Instigado a voltar a mim mesmo, entrei em meu
íntimo, sob tua guia e o consegui, porque tu te fizeste meu auxílio (cf.
Sl 29,11). Entrei e com certo olhar da alma, acima do olhar comum da alma,
acima de minha mente, vi a luz imutável. Não era como a luz terena e evidente
para todo ser humano. Diria muito pouco se afirmasse que era apenas uma luz
muito, muito mais brilhante do que a comum, ou tão intensa que penetrava todas
as coisas. Não era assim, mas outra coisa, inteiramente diferente de tudo isto.
Também não estava acima de minha mente como óleo sobre a água nem como o céu
sobre a terra, mas mais alta, porque ela me fez, e eu, mais baixo, porque feito
por ela. Quem conhece a verdade, conhece esta luz.

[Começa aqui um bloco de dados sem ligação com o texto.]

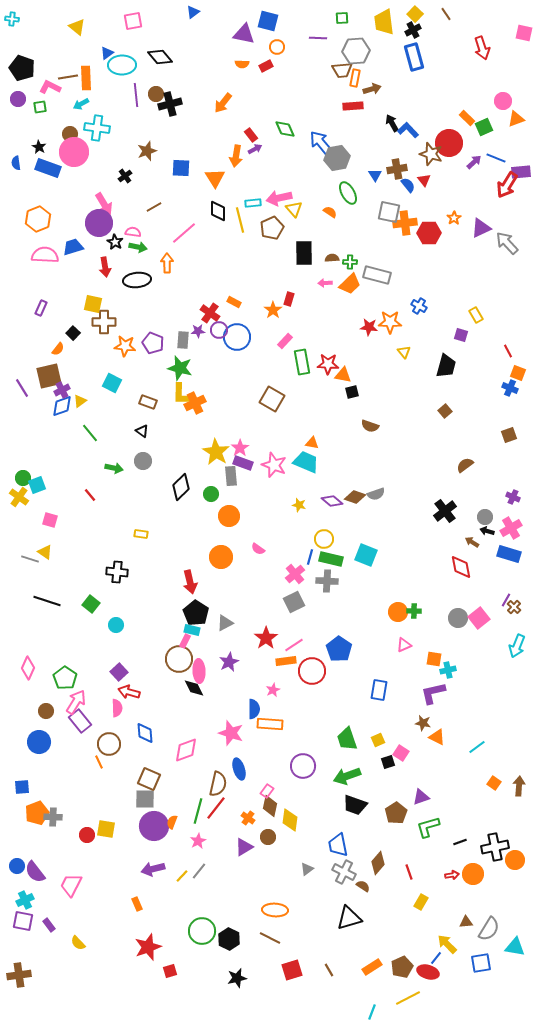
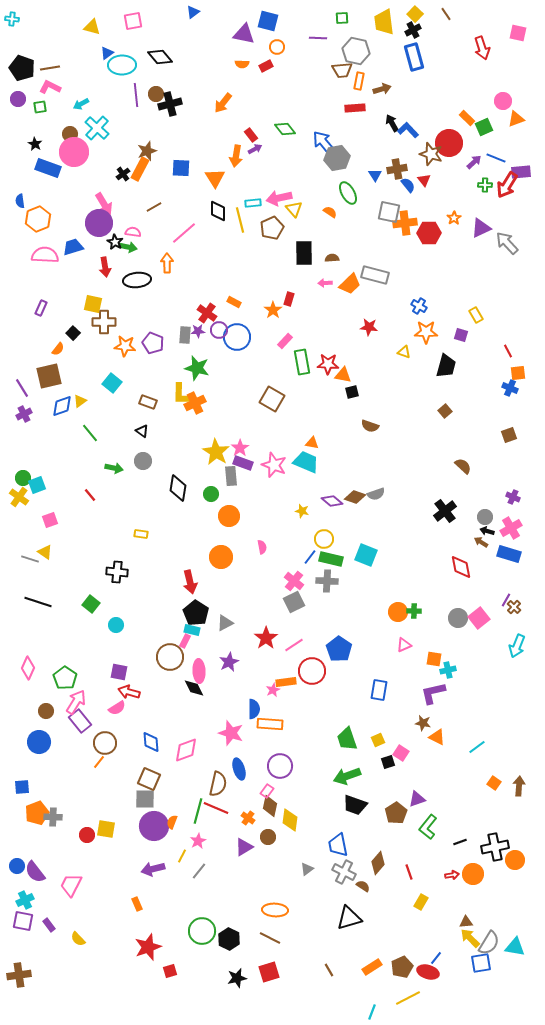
yellow triangle at (77, 27): moved 15 px right; rotated 24 degrees counterclockwise
pink square at (524, 33): moved 6 px left
gray hexagon at (356, 51): rotated 16 degrees clockwise
brown line at (68, 77): moved 18 px left, 9 px up
orange rectangle at (86, 78): moved 54 px right, 91 px down; rotated 30 degrees clockwise
orange rectangle at (355, 78): moved 4 px right, 3 px down
brown arrow at (372, 89): moved 10 px right
red rectangle at (353, 106): moved 2 px right, 2 px down
cyan cross at (97, 128): rotated 35 degrees clockwise
green diamond at (285, 129): rotated 15 degrees counterclockwise
blue arrow at (321, 143): moved 3 px right
black star at (39, 147): moved 4 px left, 3 px up
blue semicircle at (16, 163): moved 4 px right, 38 px down
black cross at (125, 176): moved 2 px left, 2 px up
green arrow at (138, 247): moved 10 px left
green cross at (350, 262): moved 135 px right, 77 px up
gray rectangle at (377, 275): moved 2 px left
red cross at (210, 313): moved 3 px left
orange star at (390, 322): moved 36 px right, 10 px down
gray rectangle at (183, 340): moved 2 px right, 5 px up
yellow triangle at (404, 352): rotated 32 degrees counterclockwise
green star at (180, 368): moved 17 px right
orange square at (518, 373): rotated 28 degrees counterclockwise
cyan square at (112, 383): rotated 12 degrees clockwise
purple cross at (62, 390): moved 38 px left, 24 px down
brown semicircle at (465, 465): moved 2 px left, 1 px down; rotated 78 degrees clockwise
black diamond at (181, 487): moved 3 px left, 1 px down; rotated 36 degrees counterclockwise
yellow star at (299, 505): moved 3 px right, 6 px down
pink square at (50, 520): rotated 35 degrees counterclockwise
brown arrow at (472, 542): moved 9 px right
pink semicircle at (258, 549): moved 4 px right, 2 px up; rotated 136 degrees counterclockwise
blue line at (310, 557): rotated 21 degrees clockwise
pink cross at (295, 574): moved 1 px left, 7 px down; rotated 12 degrees counterclockwise
black line at (47, 601): moved 9 px left, 1 px down
brown circle at (179, 659): moved 9 px left, 2 px up
orange rectangle at (286, 661): moved 21 px down
purple square at (119, 672): rotated 36 degrees counterclockwise
pink semicircle at (117, 708): rotated 60 degrees clockwise
blue diamond at (145, 733): moved 6 px right, 9 px down
brown circle at (109, 744): moved 4 px left, 1 px up
orange line at (99, 762): rotated 64 degrees clockwise
purple circle at (303, 766): moved 23 px left
purple triangle at (421, 797): moved 4 px left, 2 px down
red line at (216, 808): rotated 75 degrees clockwise
green L-shape at (428, 827): rotated 35 degrees counterclockwise
yellow line at (182, 876): moved 20 px up; rotated 16 degrees counterclockwise
gray semicircle at (489, 929): moved 14 px down
yellow semicircle at (78, 943): moved 4 px up
yellow arrow at (447, 944): moved 23 px right, 6 px up
red square at (292, 970): moved 23 px left, 2 px down
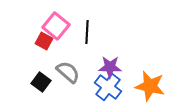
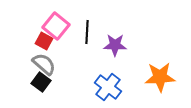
purple star: moved 5 px right, 22 px up
gray semicircle: moved 24 px left, 8 px up
orange star: moved 10 px right, 9 px up; rotated 16 degrees counterclockwise
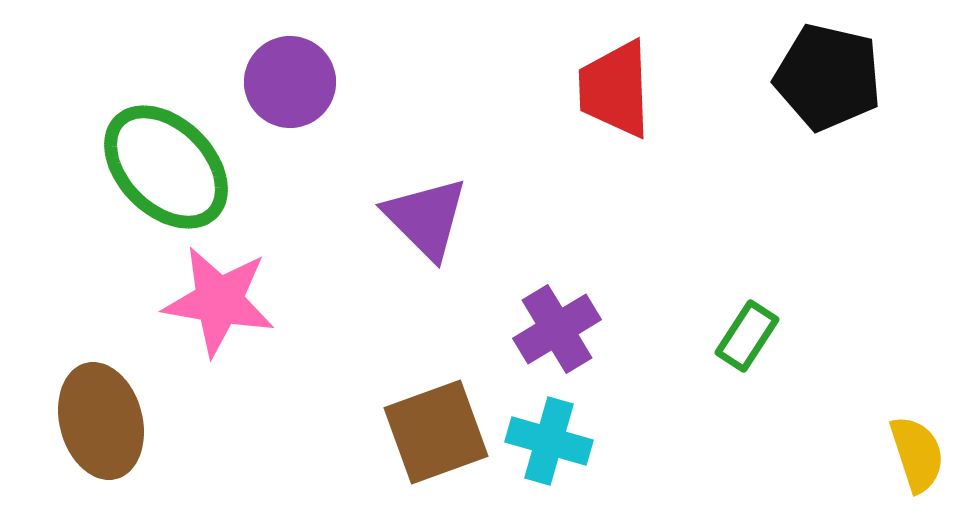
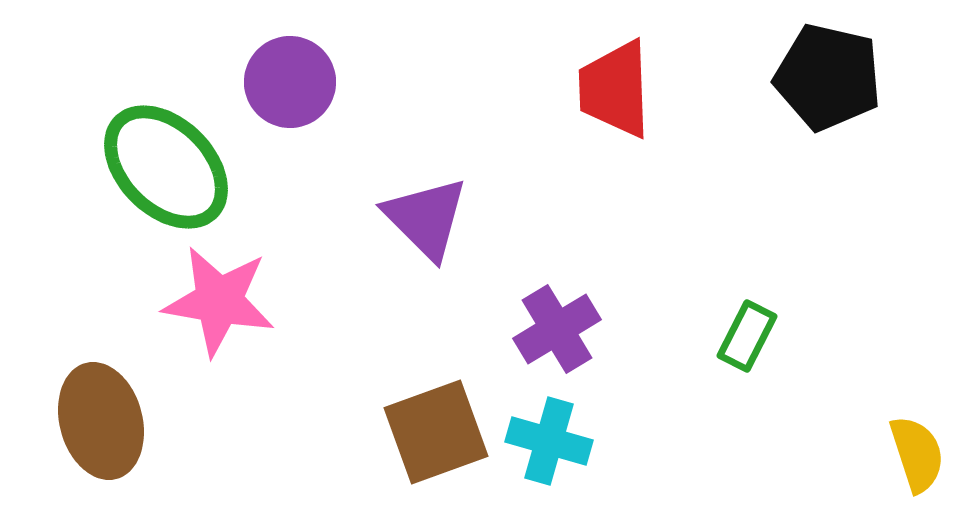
green rectangle: rotated 6 degrees counterclockwise
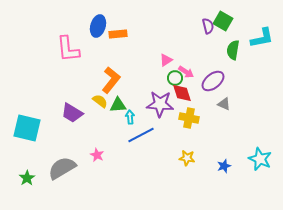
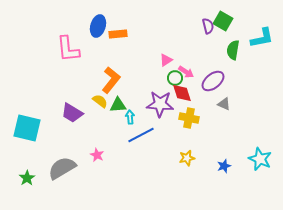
yellow star: rotated 21 degrees counterclockwise
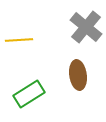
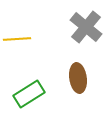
yellow line: moved 2 px left, 1 px up
brown ellipse: moved 3 px down
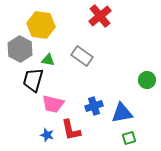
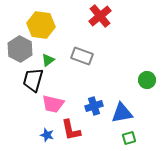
gray rectangle: rotated 15 degrees counterclockwise
green triangle: rotated 48 degrees counterclockwise
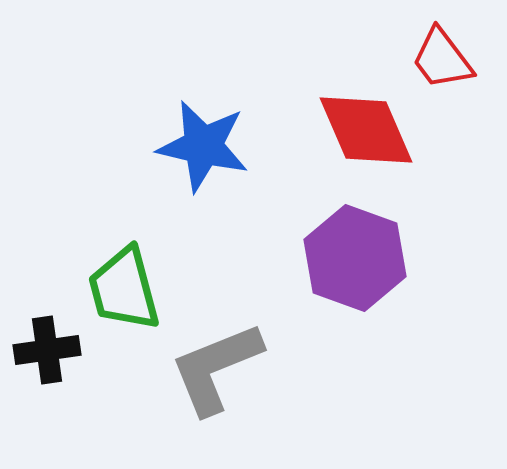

Ó eterna verdade e verdadeira caridade e cara
eternidade! Tu és o meu Deus, por ti suspiro dia e noite. Desde que te conheci,
tu me elevaste para ver que quem eu via, era, e eu, que via, ainda não era. E
reverberaste sobre a mesquinhez de minha pessoa, irradiando sobre mim com toda
a força. E eu tremia de amor e de horror. Vi-me longe de ti, no país da
dessemelhança, como que ouvindo tua voz lá do alto: “Eu sou o alimento dos
grandes. Cresce e me comerás. Não me mudarás em ti como o alimento de teu
corpo, mas tu te mudarás em mim”.
E eu procurava o meio de obter forças, para
tornar-me idôneo a te degustar e não o encontrava até que abracei o mediador
entre Deus e os homens, o homem Cristo Jesus (1Tm 2,5), que é Deus acima
de tudo, bendito pelos séculos (Rm 9,5). Ele me chamava e dizia: Eu sou
o caminho, a verdade e a vida (Jo 14,6). E o alimento que eu não era capaz
de tomar se uniu à minha carne, pois o Verbo se fez carne (Jo 1,14),
para dar à nossa infância o leite de tua sabedoria, pela qual tudo
criaste.
Tarde te amei, ó beleza tão antiga e tão nova,
tarde te amei! Eis que estavas dentro e eu, fora. E aí te procurava e
lançava-me nada belo ante a beleza que tu criaste. Estavas comigo e eu não
contigo. Seguravam-me longe de ti as coisas que não existiriam, se não
existissem em ti. Chamaste, clamaste e rompeste minha surdez, brilhaste,
resplandeceste e afugentaste minha cegueira. Exalaste perfume e respirei. Agora
anelo por ti. Provei-te, e tenho fome e sede. Tocaste-me e ardi por tua paz.